[Extracted data entries]
------------------------------------------------------------
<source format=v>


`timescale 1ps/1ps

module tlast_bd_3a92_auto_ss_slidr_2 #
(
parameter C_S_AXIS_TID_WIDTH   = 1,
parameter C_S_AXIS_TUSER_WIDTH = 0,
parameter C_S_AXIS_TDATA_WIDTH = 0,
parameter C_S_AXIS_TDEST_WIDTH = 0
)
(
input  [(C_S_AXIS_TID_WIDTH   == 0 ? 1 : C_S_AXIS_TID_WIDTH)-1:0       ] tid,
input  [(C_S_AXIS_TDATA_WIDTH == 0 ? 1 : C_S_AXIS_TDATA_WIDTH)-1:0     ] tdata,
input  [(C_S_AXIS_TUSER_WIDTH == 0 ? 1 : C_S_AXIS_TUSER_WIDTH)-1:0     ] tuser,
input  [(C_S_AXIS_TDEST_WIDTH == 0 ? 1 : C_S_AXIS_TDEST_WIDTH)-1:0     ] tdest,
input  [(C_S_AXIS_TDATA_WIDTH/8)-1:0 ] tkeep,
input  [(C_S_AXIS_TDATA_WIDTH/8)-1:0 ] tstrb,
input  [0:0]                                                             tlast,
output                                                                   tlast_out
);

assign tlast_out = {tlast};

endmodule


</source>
------------------------------------------------------------
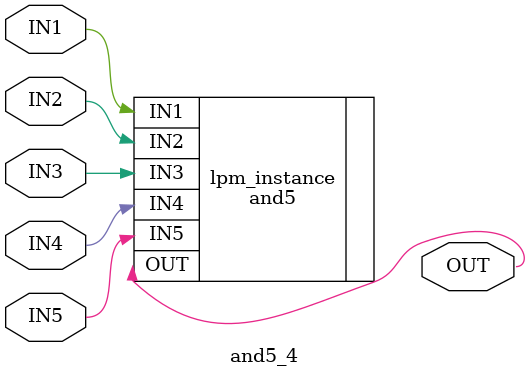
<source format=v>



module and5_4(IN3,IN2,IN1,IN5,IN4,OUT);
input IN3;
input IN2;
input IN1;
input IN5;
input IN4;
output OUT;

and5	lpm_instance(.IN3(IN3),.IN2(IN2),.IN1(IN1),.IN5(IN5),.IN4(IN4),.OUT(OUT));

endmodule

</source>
------------------------------------------------------------
**Exercise prompt**
Copy out every line of the entries where the string "parameter" shows up.

**Task response**
parameter C_S_AXIS_TID_WIDTH   = 1,
parameter C_S_AXIS_TUSER_WIDTH = 0,
parameter C_S_AXIS_TDATA_WIDTH = 0,
parameter C_S_AXIS_TDEST_WIDTH = 0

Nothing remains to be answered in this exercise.